Dr. Durr’s late husband, Dr. Kenneth Durr, was also professor and retired Lt. Col in the. U.S. Army. A native of Marthaville, he also had a long career, teaching business and accounting at Texas Woman’s University, SFA and NSU in addition to public and private high schools. He was honored with the establishment of the Kenneth I. Durr Accounting Professorship in NSU’s School of Business. Dr. Kenneth Durr passed away in 2012 after a life dedicated to education and service.
“The rigorous level of academics required for this scholarship honoring Dr. Durr is very fitting,” said Drake Owens, executive director of the NSU Foundation.
Dr. Durr’s mother, Elvera Martinez Ebarb Procell, attended Louisiana State Normal, as NSU was then known, in 1923 and 1924 to earn a teaching certificate and taught school in the rural Sabine Parish community of Ebarb. She returned to Northwestern in 1944 to earn a Bachelor of Arts in Teaching and was a student when D-Day occurred.

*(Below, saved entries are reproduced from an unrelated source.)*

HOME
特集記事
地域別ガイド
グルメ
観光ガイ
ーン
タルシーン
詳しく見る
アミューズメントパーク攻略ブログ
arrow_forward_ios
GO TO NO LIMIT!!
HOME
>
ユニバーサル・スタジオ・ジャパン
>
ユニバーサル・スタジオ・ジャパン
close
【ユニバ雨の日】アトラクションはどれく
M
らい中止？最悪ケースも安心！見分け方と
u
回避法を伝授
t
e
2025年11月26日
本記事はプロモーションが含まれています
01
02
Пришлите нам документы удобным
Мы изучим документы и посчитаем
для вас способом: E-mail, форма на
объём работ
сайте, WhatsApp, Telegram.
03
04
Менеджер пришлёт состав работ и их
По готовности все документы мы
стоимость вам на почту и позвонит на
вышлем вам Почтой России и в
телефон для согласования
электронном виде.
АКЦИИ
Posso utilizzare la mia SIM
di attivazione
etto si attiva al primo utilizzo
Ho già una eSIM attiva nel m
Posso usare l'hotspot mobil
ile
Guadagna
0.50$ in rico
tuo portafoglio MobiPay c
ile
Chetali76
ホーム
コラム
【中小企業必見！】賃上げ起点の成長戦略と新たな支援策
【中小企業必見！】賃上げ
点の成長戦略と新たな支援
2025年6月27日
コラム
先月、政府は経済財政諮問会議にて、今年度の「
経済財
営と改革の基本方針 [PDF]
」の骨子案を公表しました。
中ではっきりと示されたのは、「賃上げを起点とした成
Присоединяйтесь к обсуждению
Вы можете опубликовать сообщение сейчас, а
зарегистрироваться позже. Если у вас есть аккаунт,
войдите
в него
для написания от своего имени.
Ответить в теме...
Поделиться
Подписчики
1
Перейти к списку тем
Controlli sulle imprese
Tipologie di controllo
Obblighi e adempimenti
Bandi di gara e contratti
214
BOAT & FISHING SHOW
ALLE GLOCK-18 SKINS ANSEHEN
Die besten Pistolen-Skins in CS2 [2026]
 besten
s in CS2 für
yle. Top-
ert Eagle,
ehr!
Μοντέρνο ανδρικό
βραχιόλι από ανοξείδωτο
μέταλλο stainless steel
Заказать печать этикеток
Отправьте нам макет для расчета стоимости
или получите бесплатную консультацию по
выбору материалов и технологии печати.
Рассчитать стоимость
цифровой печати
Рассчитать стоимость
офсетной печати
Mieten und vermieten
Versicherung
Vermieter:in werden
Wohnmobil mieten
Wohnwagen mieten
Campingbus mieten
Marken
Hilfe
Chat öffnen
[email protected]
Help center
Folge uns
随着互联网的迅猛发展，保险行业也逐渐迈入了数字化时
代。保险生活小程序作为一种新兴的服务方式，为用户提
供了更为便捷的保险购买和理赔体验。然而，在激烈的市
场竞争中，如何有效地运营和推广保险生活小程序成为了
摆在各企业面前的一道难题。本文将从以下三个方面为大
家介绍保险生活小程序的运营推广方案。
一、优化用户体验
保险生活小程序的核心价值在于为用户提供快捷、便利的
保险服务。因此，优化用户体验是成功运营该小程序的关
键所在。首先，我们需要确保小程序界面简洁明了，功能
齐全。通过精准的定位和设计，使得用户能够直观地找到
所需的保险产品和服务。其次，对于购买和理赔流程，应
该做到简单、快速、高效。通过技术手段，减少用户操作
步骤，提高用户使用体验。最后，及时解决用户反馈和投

Dr. Durr took the opportunity to present NSU Interim President Dr. Marcus Jones with some of her mother’s NSU memorabilia, including a class photo from 1924, a Current Sauce from 1944 and a drawing of Antonio Gil Y’Barbo, her ancestor.
“I am deeply indebted to NSU,” Durr said. “It’s really an honor to be here. I was a country girl from Ebarb, 16 years old when I came to this school. We did not have a car. We didn’t have electricity or running water. To come from there to be here is quite an honor.”
“She came into the world self-empowered,” said her brother Patrick “Bud” Ebarb, who attended along with their sister Eloise Davis. “You were always out front. We were the Three Musketeers.”
“She has been a role model for us all in many aspects, both as a mother and as an educator,” said Dr. David Durr, who is a professor at Murray State.
“This scholarship is really going to help incoming freshmen,” Jones said. “I taught in the College of Business 23 years and was there when the professorship was established for Dr. Kenneth Durr, so I’m aware of its impact in that it enabled faculty to do research, publish and pursue scholarship. Thank you for being a lifelong educator. Reading your story was an inspiration to me and will be to our students.”